Thursday, April 2, 2009

Web 2.0 Tools and the Extended Mind

As soon as people find out that you're a teacher, they often have something to say about "these kids today." Usually, it is something about how cell phones, iPods, and computers are ruining their lives, and, more specifically, their minds. Must they always be texting? Thumbing? Surfing? Good gracious me!

I think the answer is: yes, they must, and I think there's a good reason for it. That reason is simple: we are human, and humans are inclined to use the tools available in their environments. Tools are an extension of our minds.

Our behaviours are determined by our human minds, but this is not to say that there is merely a deliberate, conscious, one-way flow from brain to world, however. We are dynamic systems: feedback loops. Our sensory input, neural processing, and resulting actions are constantly, instantly refining and determining each other. Hold a tool in your hand, and it becomes part of the feedback loop, too: your senses are extended to it. As Carl Zimmer notes in his recent article, if you are poking a stick into an animal's burrow, "as you poke away, you are aware of what the far end of the stick is touching, not the end you're holding in your hand." Our brains are not just good at having us use tools: our brains want to use tools, and quickly learn to seamlessly incorporate them as an extension of ourselves.

Enter someone with, for example, an iPhone -- a tool for acquiring and distributing information: it would be unnatural to not use it. The only difference between "that rude, anti-social teenager texting at the dinner table" and "that intelligent teen naturally using available tools for social communication at a time convenient for her" is our definition of "good manners": something that, it would benefit us to remember, is a social construct itself. New culture may call for new social constructs...

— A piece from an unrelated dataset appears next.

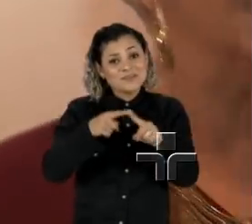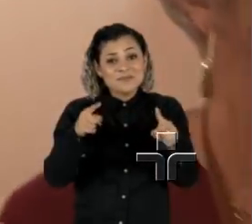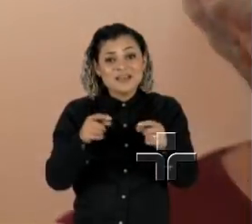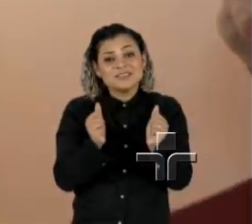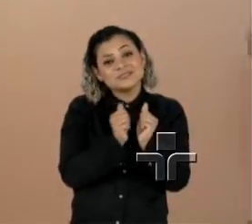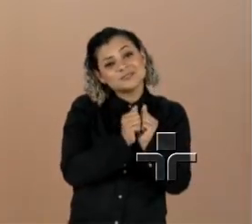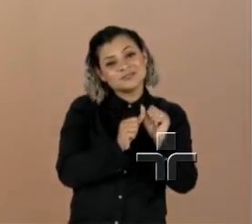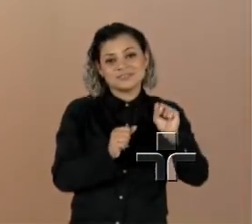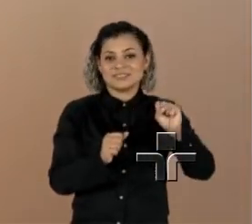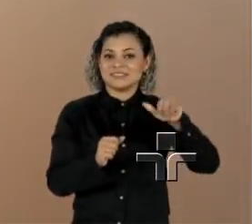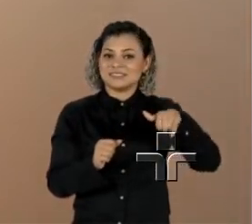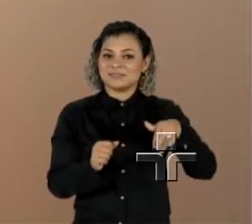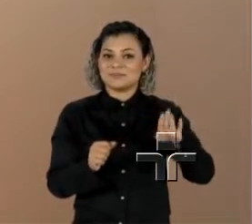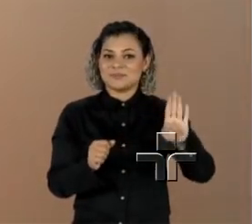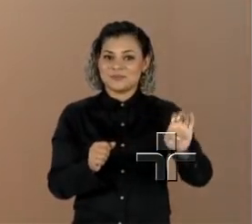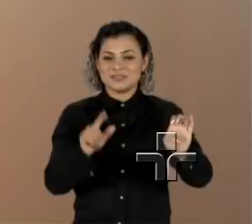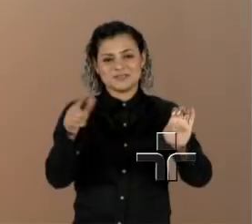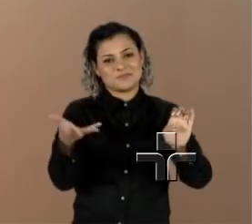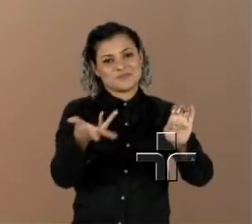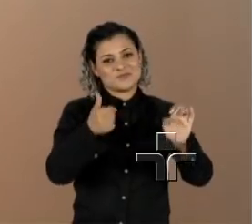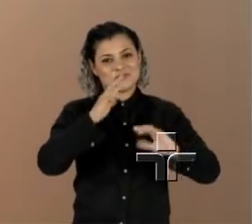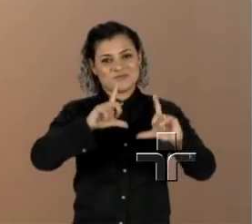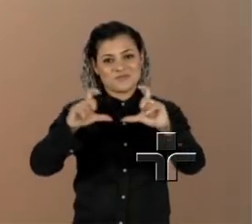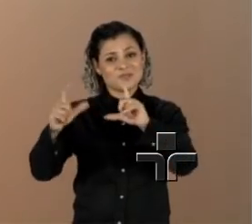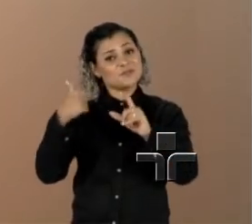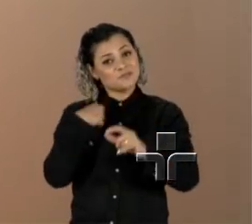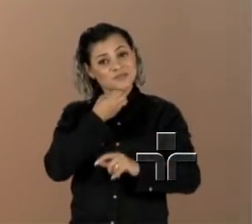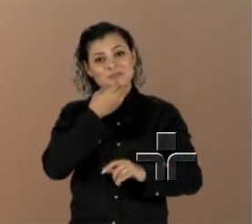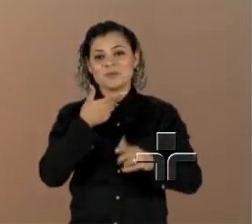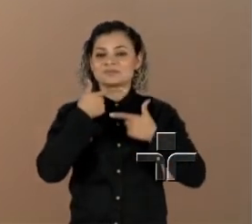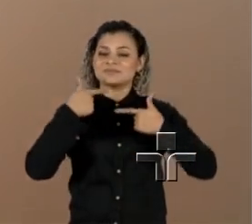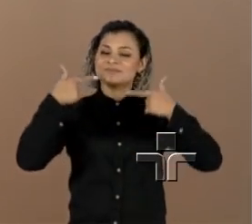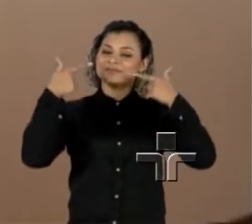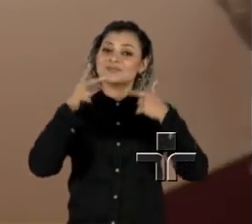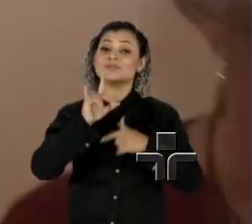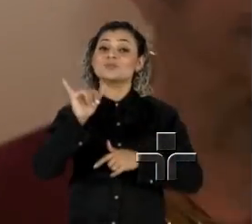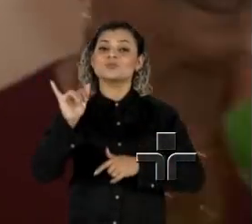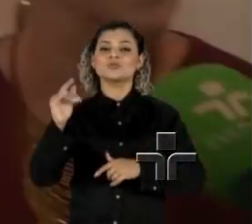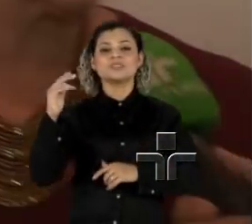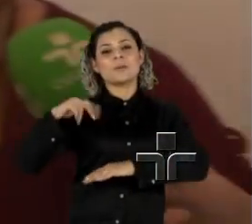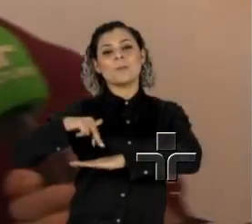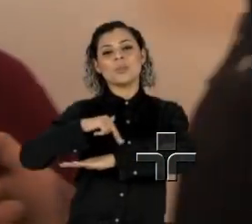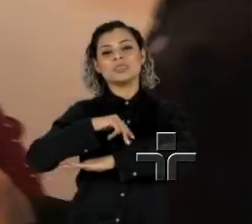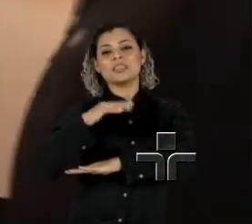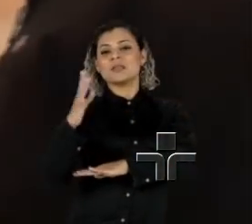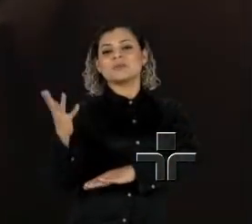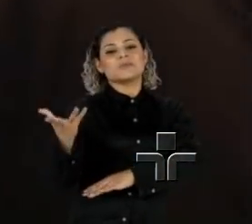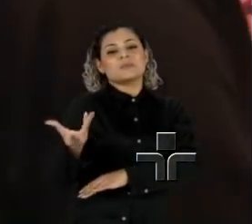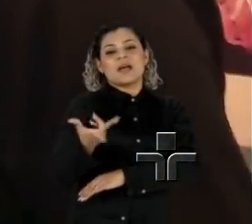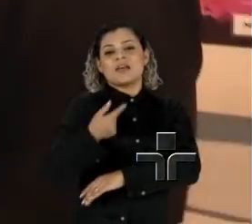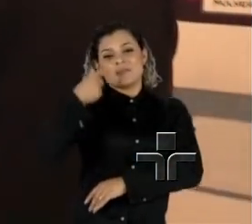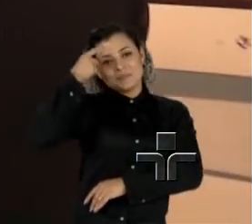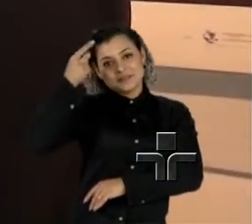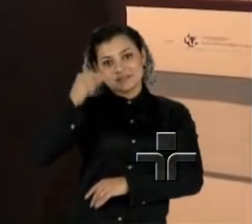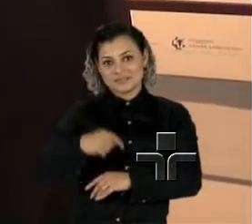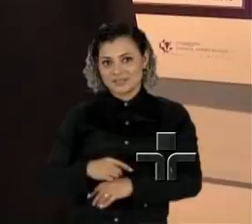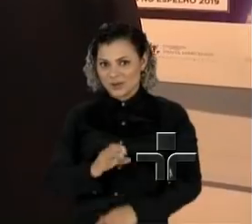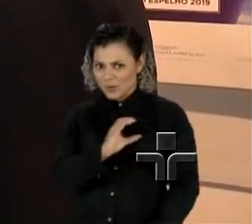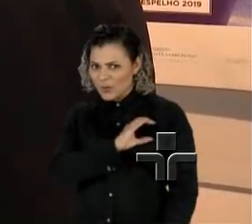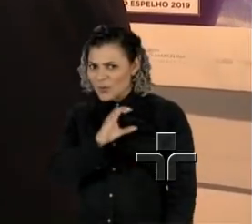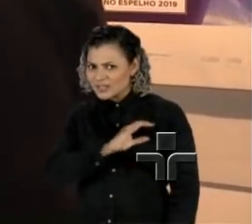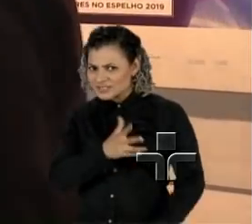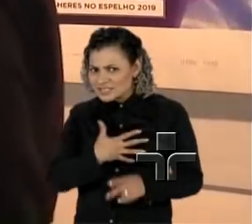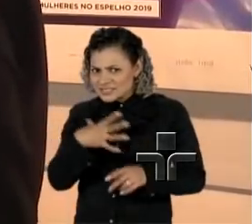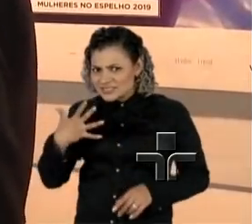Simone, que é uma maravilha de fotógrafo, então saiu tudo bem, foi um dia de diva que nós passamos com ela. Você falou que o Corinthians salvou sua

Zimmer has me convinced about the "extended mind" as it applies to current technologies. He reminds us that Socrates "worried that writing would make people forgetful and unwise." Similarly, post-Gutenberg, many in the western world felt that distribution of texts of knowledge to the masses would dilute learning. Today, reading texts, and writing, are the definition of what makes one knowledgeable and wise.

In a Web 2.0 world, we should not inhibit the use of technology out of respect for outdated social constructs, or outdated pedagogical constructs, for that matter. These technologies are tools that become an extension of our dynamic selves, and we are creatures with a uniquely large ability to acclimate to a dynamic world.